Por Hernán Cheyre (@hernancheyre)
La idea de que Chile necesita cambiar su matriz productiva para retomar el ritmo de crecimiento económico perdido, muchos la repiten como un mantra. Nadie podría poner en duda hoy día que la nueva revolución industrial y tecnológica en curso está cambiando los paradigmas productivos del siglo pasado, y que por tanto los países que logren insertarse exitosamente en esta nueva era -basada fundamentalmente en el conocimiento- van a experimentar una transformación en su matriz productiva.
Donde no hay que confundirse es en si esto a fin de cuentas debe ser la consecuencia natural de un proceso liderado por las fuerzas del mercado, enfrentando incentivos adecuados para orientar sus decisiones de inversión, o si esto hay que buscarlo a partir de un enfoque constructivista digitado desde el Estado, a través de políticas que privilegien el desarrollo de sectores específicos previamente seleccionados.
El mundo ha conocido experiencias de ambos tipos, con resultados dispares. Normalmente se señala el caso de los países asiáticos como ejemplo de los buenos resultados que se puede obtener a partir de un modelo más intervencionista, pero se omite que al interior de este grupo ha habido modalidades bien diferentes, que van desde las selectivas políticas industriales de Corea a comienzos de los 70 -posteriormente abandonadas- hasta las variantes de libre mercado como Hong Kong. Lo interesante de resaltar es que en todos estos casos el punto de partida tuvo un denominador común: una población con buen nivel de educación y una fuerza de trabajo con flexibilidad para adaptarse a las nuevas condiciones.

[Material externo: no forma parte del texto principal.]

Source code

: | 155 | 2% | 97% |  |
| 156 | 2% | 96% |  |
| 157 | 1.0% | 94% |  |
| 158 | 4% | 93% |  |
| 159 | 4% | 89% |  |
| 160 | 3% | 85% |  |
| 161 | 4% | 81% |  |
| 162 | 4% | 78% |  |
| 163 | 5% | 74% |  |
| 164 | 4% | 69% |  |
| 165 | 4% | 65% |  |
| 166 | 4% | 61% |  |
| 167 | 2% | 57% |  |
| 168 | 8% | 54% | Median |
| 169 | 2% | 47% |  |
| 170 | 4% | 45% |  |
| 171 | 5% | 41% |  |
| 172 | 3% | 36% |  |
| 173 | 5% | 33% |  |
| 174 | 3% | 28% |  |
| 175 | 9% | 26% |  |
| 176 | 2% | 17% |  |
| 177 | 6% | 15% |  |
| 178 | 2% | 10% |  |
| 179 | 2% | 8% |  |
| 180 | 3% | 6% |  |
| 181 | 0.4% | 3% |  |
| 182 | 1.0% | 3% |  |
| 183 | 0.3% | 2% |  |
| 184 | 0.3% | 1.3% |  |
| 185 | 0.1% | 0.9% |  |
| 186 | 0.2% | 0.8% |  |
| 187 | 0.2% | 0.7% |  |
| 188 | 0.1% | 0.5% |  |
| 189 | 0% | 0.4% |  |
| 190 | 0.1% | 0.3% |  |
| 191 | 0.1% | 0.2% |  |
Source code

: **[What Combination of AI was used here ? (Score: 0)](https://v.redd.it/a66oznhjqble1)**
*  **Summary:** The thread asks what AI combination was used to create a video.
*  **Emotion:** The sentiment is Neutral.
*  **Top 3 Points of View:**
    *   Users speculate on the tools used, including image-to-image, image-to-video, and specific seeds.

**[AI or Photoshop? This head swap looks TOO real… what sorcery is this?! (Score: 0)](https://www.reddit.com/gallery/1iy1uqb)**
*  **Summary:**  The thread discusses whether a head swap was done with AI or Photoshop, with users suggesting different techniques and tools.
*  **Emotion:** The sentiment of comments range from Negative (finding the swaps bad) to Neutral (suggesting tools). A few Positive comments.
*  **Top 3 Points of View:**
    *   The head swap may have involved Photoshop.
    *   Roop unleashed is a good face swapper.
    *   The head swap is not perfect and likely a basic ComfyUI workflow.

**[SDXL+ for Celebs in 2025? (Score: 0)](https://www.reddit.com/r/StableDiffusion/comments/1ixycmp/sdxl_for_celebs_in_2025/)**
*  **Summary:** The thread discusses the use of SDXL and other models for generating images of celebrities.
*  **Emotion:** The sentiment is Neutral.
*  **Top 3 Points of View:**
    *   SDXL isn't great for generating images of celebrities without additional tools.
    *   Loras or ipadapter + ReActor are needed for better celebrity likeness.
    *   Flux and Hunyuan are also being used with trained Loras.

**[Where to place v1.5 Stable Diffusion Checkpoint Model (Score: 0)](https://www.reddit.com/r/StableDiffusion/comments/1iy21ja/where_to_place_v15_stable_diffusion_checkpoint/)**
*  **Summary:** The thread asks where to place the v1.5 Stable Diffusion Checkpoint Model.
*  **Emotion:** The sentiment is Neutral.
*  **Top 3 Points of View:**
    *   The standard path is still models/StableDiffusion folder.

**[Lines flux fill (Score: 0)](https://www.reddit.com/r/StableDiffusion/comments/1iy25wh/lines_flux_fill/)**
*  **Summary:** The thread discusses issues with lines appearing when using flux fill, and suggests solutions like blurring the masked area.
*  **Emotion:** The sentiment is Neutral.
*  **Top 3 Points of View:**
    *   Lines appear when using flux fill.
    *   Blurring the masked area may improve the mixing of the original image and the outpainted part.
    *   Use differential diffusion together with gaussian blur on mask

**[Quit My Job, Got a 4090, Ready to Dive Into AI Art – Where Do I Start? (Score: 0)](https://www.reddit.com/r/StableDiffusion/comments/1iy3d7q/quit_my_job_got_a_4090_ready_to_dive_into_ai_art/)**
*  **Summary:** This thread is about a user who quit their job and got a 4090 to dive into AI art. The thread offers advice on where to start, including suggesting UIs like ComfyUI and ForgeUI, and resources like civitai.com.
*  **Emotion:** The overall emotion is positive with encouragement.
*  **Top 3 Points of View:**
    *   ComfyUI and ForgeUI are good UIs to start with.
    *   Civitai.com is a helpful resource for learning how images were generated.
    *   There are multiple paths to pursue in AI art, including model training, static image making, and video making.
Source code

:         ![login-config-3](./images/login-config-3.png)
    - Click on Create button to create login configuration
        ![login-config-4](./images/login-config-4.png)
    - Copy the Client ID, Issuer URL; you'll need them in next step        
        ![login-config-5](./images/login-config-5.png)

La discusión de este tema en Chile debe realizarse colocando en el centro del debate el problema de fondo que condiciona todo lo anterior, como lo son las debilidades en materia de productividad. Para avanzar en esta línea, logrando una diversificación productiva que sea sostenible en el tiempo -y obviamente agregando mayor valor a partir de las ventajas comparativas evidentes que hay en el país-, mucho más importante que cualquier programa público específico orientado a apoyar alguna actividad en particular, lo serán los esfuerzos por mejorar efectivamente la calidad de la educación que reciben nuestros jóvenes; por una mejor capacitación de nuestros trabajadores y empresas de menor tamaño; por contar con una legislación laboral moderna que posibilite a los emprendedores insertarse en esta nueva era productiva; y creando condiciones que faciliten la reasignación de recursos desde sectores menos productivos hacia aquellos con mayor potencial -en lo que Schumpeter bautizó como “destrucción creativa”-, como lo es la facilidad para hacer y deshacer negocios, y la disminución de barreras a la entrada para introducir mayor competencia y facilitar la participación de emprendedores con modelos de negocio más innovadores.
En esta tarea todos los actores tienen un rol que desempeñar, y lo que se debe buscar son instancias de coordinación eficaces y flexibles, ancladas en esta meta común.